QUELLE:
Hamburg. „Johann Holtrop“: Der künftige Burgtheater-Intendant ist mit einem rein weiblichen Ensemble zu Gast. Und das Festival meldet Erfolgszahlen.
Jeder Mensch lebt in seinem eigenen Gefängnis. Gier, Eitelkeit, Größenwahn in einer Welt voller Strippenzieher, die das Scheinwerferlicht suchen und sich irgendwann im eigenen Tun verheddern. Das so schlichte wie ausgesprochen prägnante Bühnenbild von Olaf Altmann – mehrere von Gummistricken eingezäunte Spielflächen – lädt da zu vielfältigen Assoziationen.
Eine allerdings bleibt auch während der Hamburg-Premiere von Stefan Bachmanns preisgekrönter Theaterproduktion „Johann Holtrop: Abriss der Gesellschaft“ nach dem Roman von Rainald Goetz präsent: die Inspiration der schillernden Hauptfigur durch den einstigen Bertelsmann-Top-Manager Thomas Middelhoff. Dessen tiefer Fall (und die neugierige Frage „Was macht eigentlich ...“) war auch nach dem gut besuchten Gastspiel des Schauspiels Köln (in Koproduktion mit dem Düsseldorfer Schauspielhaus) beim Hamburger Theater Festival noch Gossip-Thema auf der sonnigen Kampnagel-Plaza. Neben der Einstellung des Cum-Ex-Verfahrens gegen den Hamburger Bankier Christian Olearius just am selben Morgen. Zufälle gibt‘s.

ZU ERLEDIGEN:
1 > Beantworten Sie anhand der Quelle diese Fragen:
(a) Wer hat das Bühnenbild entworfen?
(b) Auf wessen Roman beruht die Produktion?
(c) Mit welchem Haus hat das Schauspiel Köln die Produktion gemeinsam erarbeitet?
2 > Schreiben Sie aus der Quelle den Abschnitt von „Eine allerdings bleibt“ bis einschließlich „Morgen. Zufälle gibt‘s.“ wortgetreu ab.
3 > Prüfen Sie, ob diese Aussagen zur Quelle passen:
(a) Das Ensemble besteht nur aus Männern.
(b) Das Gastspiel war gut besucht.
(c) Auf der Kampnagel-Plaza war es regnerisch.

AUFLISTUNG:
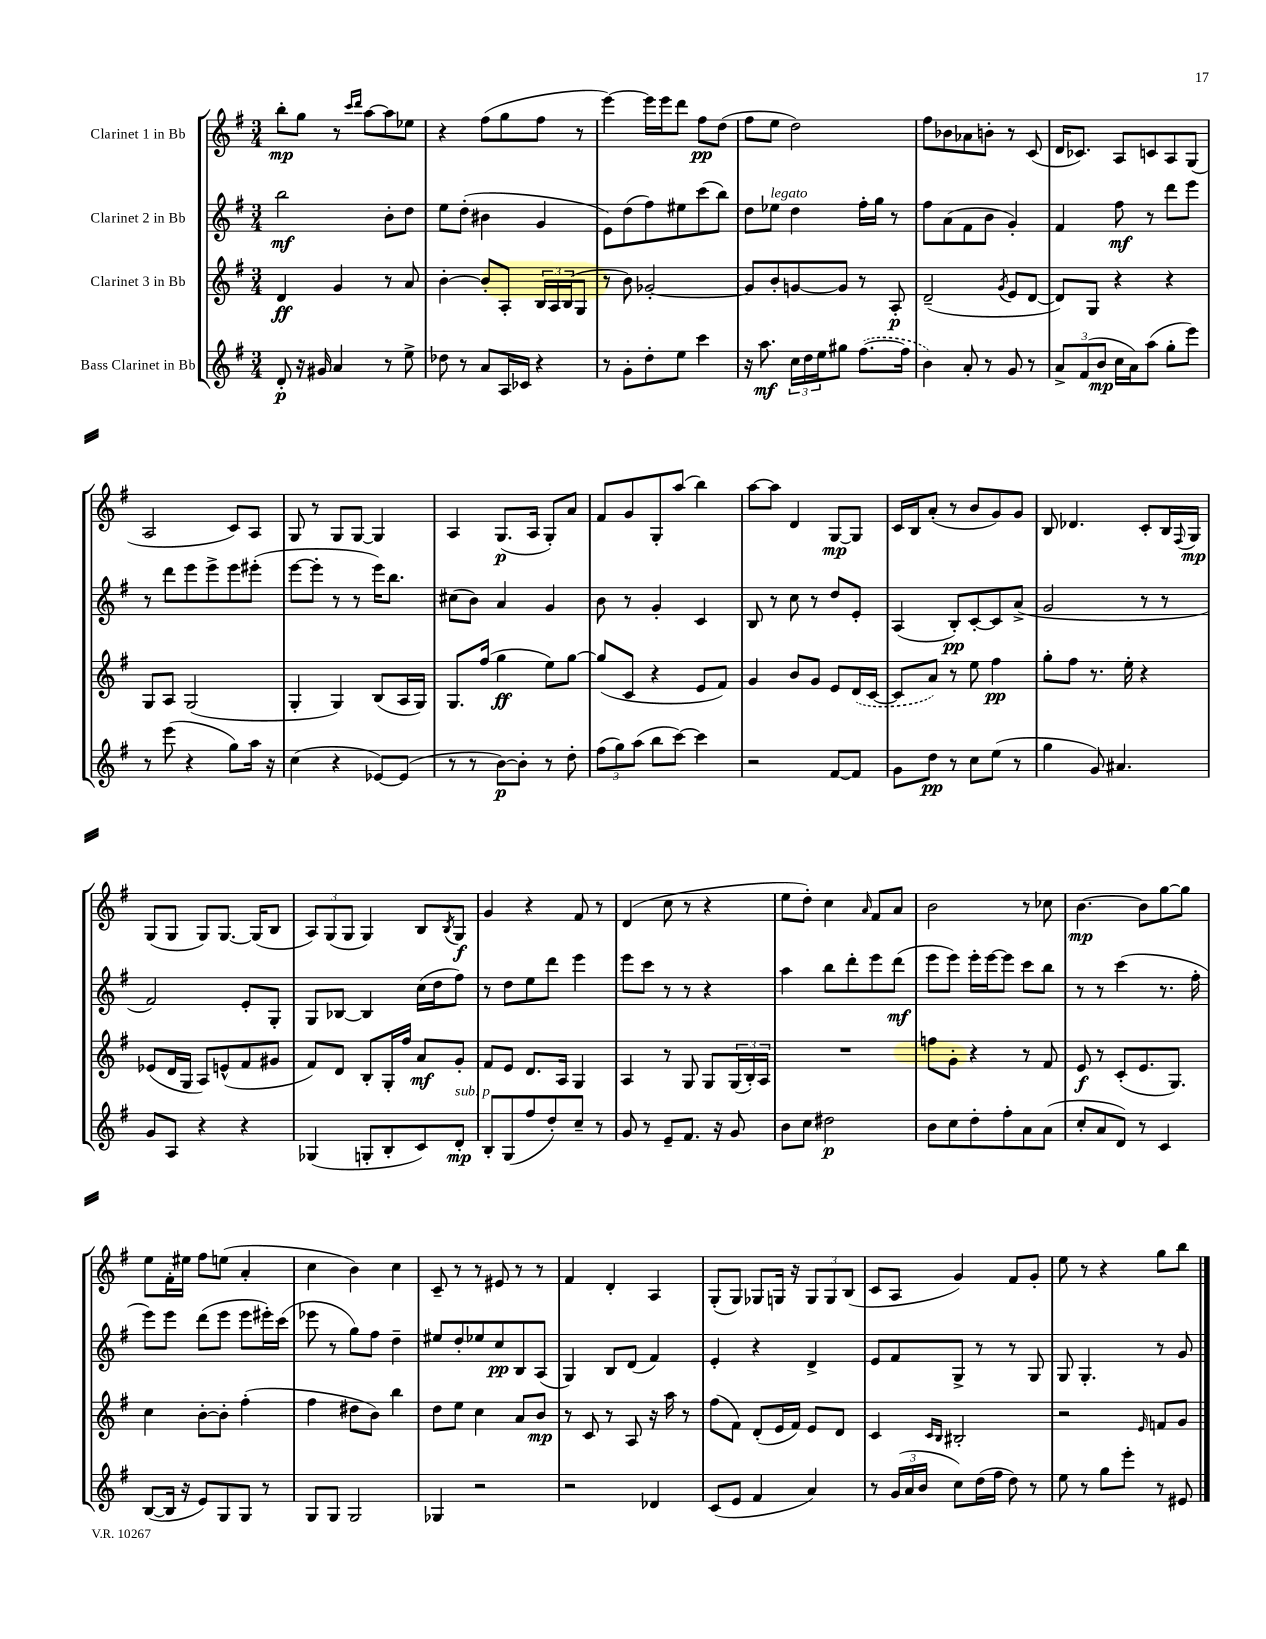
<<
\new StaffGroup <<
\new Staff = "s0" \with { instrumentName = "Clarinet 1 in Bb" } {
    \clef treble \key g \major \numericTimeSignature \time 3/4
    b''8-.\mp g''8 r8 \grace { c'''16 d'''16 } a''8~ a''8 ees''8 |
    r4 fis''8( g''8 fis''8 r8 |
    e'''4~) e'''16 e'''16 d'''8 fis''8\pp d''8( |
    fis''8 e''8 d''2) |
    fis''8 bes'8 aes'8 b'8-. r8 c'8( |
    d'16 ces'8.) a8 c'8 a8 g8( |
    a2 c'8) a8 |
    g8 r8 g8 g8~ g4 |
    a4 g8.\p( a16 g8-.) a'8 |
    fis'8 g'8 g8-. a''8( b''4) |
    a''8~ a''8 d'4 g8~\mp g8 |
    c'16 b16 a'8-.( r8 b'8 g'8) g'8 |
    b8 des'4. c'8-. b16 \appoggiatura { fis8 } g16\mp |
    g8( g8 g8) g8.~ g16( b8 |
    \tuplet 3/2 { a8) g8( g8 } g4) b8 \acciaccatura { b8 } g8\f |
    g'4 r4 fis'8 r8 |
    d'4( c''8 r8 r4 |
    e''8 d''8-.) c''4 \grace { a'16 } fis'8 a'8 |
    b'2 r8 ces''8 |
    b'4.~\mp b'8 g''8~ g''8 |
    e''8 fis'16-. eis''16 fis''8 e''8( a'4-. |
    c''4 b'4) c''4 |
    c'8-- r8 r8 eis'8 r8 r8 |
    fis'4 d'4-. a4 |
    g8-.( g8) ges8 g16 r16 \tuplet 3/2 { g8 g8 b8( } |
    c'8 a8 g'4) fis'8 g'8-. |
    e''8 r8 r4 g''8 b''8 \bar "|." |
}
\new Staff = "s1" \with { instrumentName = "Clarinet 2 in Bb" } {
    \clef treble \key g \major \numericTimeSignature \time 3/4
    b''2\mf b'8-. d''8 |
    e''8 d''8-.( bis'4 g'4 |
    e'8) d''8( fis''8) eis''8 c'''8( b''8) |
    d''8 ees''8^\markup { \italic "legato" } d''4 fis''16-. g''16 r8 |
    fis''8 a'8( fis'8 b'8 g'4-.) |
    fis'4 fis''8\mf r8 d'''8 e'''8 |
    r8 d'''8 e'''8 e'''8-> e'''8 eis'''8-.( |
    e'''8~ e'''8-. r8 r8 e'''16) b''8. |
    cis''8( b'8) a'4 g'4 |
    b'8 r8 g'4-. c'4 |
    b8 r8 c''8 r8 d''8 e'8-. |
    a4( b8-.\pp) c'8~-. c'8 a'8->( |
    g'2 r8 r8 |
    fis'2) e'8-. g8-. |
    g8 bes8~ bes4 c''16( d''16 fis''8) |
    r8 d''8 e''8 d'''8 e'''4 |
    e'''8 c'''8 r8 r8 r4 |
    a''4 b''8 d'''8-. e'''8 d'''8\mf( |
    e'''8 e'''8) e'''16-. e'''16~ e'''8 c'''8 b''8 |
    r8 r8 c'''4( r8. fis''16-. |
    e'''8) e'''8 d'''8( e'''8 e'''8 eis'''16-.) c'''16( |
    ees'''8 r8 g''8) fis''8 d''4-- |
    eis''8 d''8-. ees''8 c''8\pp b8 a8( |
    g4) b8 d'8( fis'4) |
    e'4-. r4 d'4-> |
    e'8 fis'8 g8-> r8 r8 g8 |
    g8 g4.-. r8 g'8 \bar "|." |
}
\new Staff = "s2" \with { instrumentName = "Clarinet 3 in Bb" } {
    \clef treble \key g \major \numericTimeSignature \time 3/4
    d'4\ff g'4 r8 a'8 |
    b'4~-. b'8-. a8-. \tuplet 3/2 { b16 a16 b16( } g8 |
    r8 b'8) ges'2~-. |
    ges'8 b'8-. g'8~ g'8 r8 a8-.\p |
    d'2--( \acciaccatura { g'8 } e'8 d'8~ |
    d'8) g8 r4 r4 |
    g8 a8 g2( |
    g4-. g4) b8( a16 g16) |
    g8. fis''16( g''4\ff e''8) g''8~ |
    g''8( c'8 r4 e'8 fis'8) |
    g'4 b'8 g'8 e'8 \once \slurDashed d'16( c'16~ |
    c'8 a'8) r8 e''8 fis''4\pp |
    g''8-. fis''8 r8. e''16-. r4 |
    ees'8( d'16 g16 a8) e'8-^( fis'8 gis'8 |
    fis'8) d'8 b8-. g16-. fis''16 a'8\mf g'8-. |
    fis'8 e'8 d'8. a16 g4 |
    a4 r8 g8 g8 \tuplet 3/2 { g16( b16-.) a16 } |
    R2. |
    f''8 g'8-. r4 r8 fis'8 |
    e'8\f r8 c'8-.( e'8. g8.) |
    c''4 b'8~-. b'8-. fis''4-.( |
    fis''4 dis''8 b'8) b''4 |
    d''8 e''8 c''4 a'8 b'8\mp |
    r8 c'8 r8 a8 r16 a''16 r8 |
    fis''8( fis'8) d'8-.( e'16 fis'16) e'8 d'8 |
    c'4 \grace { c'16 b16 } bis2-. |
    r2 \grace { e'16 } f'8 g'8 \bar "|." |
}
\new Staff = "s3" \with { instrumentName = "Bass Clarinet in Bb" } {
    \clef treble \key g \major \numericTimeSignature \time 3/4
    d'8-.\p r16 gis'16 a'4 r8 e''8-> |
    des''8 r8 a'8 a16 ces'16 r4 |
    r8 g'8-. d''8-. e''8 c'''4 |
    r16 a''8.\mf \tuplet 3/2 { c''16 d''16 e''16 } gis''8 \once \slurDashed fis''8.~( fis''16 |
    b'4) a'8-. r8 g'8 r8 |
    \tuplet 3/2 { a'8-> fis'8( b'8\mp } c''16 a'16) a''8( g''8-. e'''8) |
    r8 e'''8( r4 g''8) a''16 r16 |
    c''4( r4 ees'8~) ees'8( |
    r8 r8 b'8~\p) b'8-. r8 d''8-. |
    \tuplet 3/2 { fis''8( g''8) a''8( } b''8 c'''8~) c'''4 |
    r2 fis'8~ fis'8 |
    g'8 d''8\pp r8 c''8 e''8( r8 |
    g''4 g'8) ais'4. |
    g'8 a8 r4 r4 |
    ges4( g8-. b8-. c'8) d'8-.\mp^\markup { \italic "sub. p" } |
    b8-. g8( fis''8 d''8-.) c''8-- r8 |
    g'8 r8 e'8-- fis'8. r16 g'8 |
    b'8 c''8 dis''2\p |
    b'8 c''8 d''8-. fis''8-. a'8 a'8( |
    c''8-. a'8 d'8) r8 c'4 |
    b8~( b16 r16 e'8) g8 g8 r8 |
    g8 g8 g2 |
    ges4 r2 |
    r2 des'4 |
    c'8( e'8 fis'4 a'4) |
    r8 \tuplet 3/2 { g'16( a'16 b'16 } c''8) d''16( fis''16 d''8) r8 |
    e''8 r8 g''8 e'''8-. r8 eis'8 \bar "|." |
}
>>
>>
\layout { \context { \Score \remove "Bar_number_engraver" } }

ANTWORTEN IN REIHENFOLGE:
1 >
(a) Olaf Altmann
(b) Rainald Goetz
(c) mit dem Düsseldorfer Schauspielhaus

2 >
Eine allerdings bleibt auch während der Hamburg-Premiere von Stefan Bachmanns preisgekrönter Theaterproduktion „Johann Holtrop: Abriss der Gesellschaft“ nach dem Roman von Rainald Goetz präsent: die Inspiration der schillernden Hauptfigur durch den einstigen Bertelsmann-Top-Manager Thomas Middelhoff. Dessen tiefer Fall (und die neugierige Frage „Was macht eigentlich ...“) war auch nach dem gut besuchten Gastspiel des Schauspiels Köln (in Koproduktion mit dem Düsseldorfer Schauspielhaus) beim Hamburger Theater Festival noch Gossip-Thema auf der sonnigen Kampnagel-Plaza. Neben der Einstellung des Cum-Ex-Verfahrens gegen den Hamburger Bankier Christian Olearius just am selben Morgen. Zufälle gibt‘s.

3 >
(a) Nein: „mit einem rein weiblichen Ensemble zu Gast“
(b) Ja: „nach dem gut besuchten Gastspiel des Schauspiels Köln“
(c) Nein: „auf der sonnigen Kampnagel-Plaza“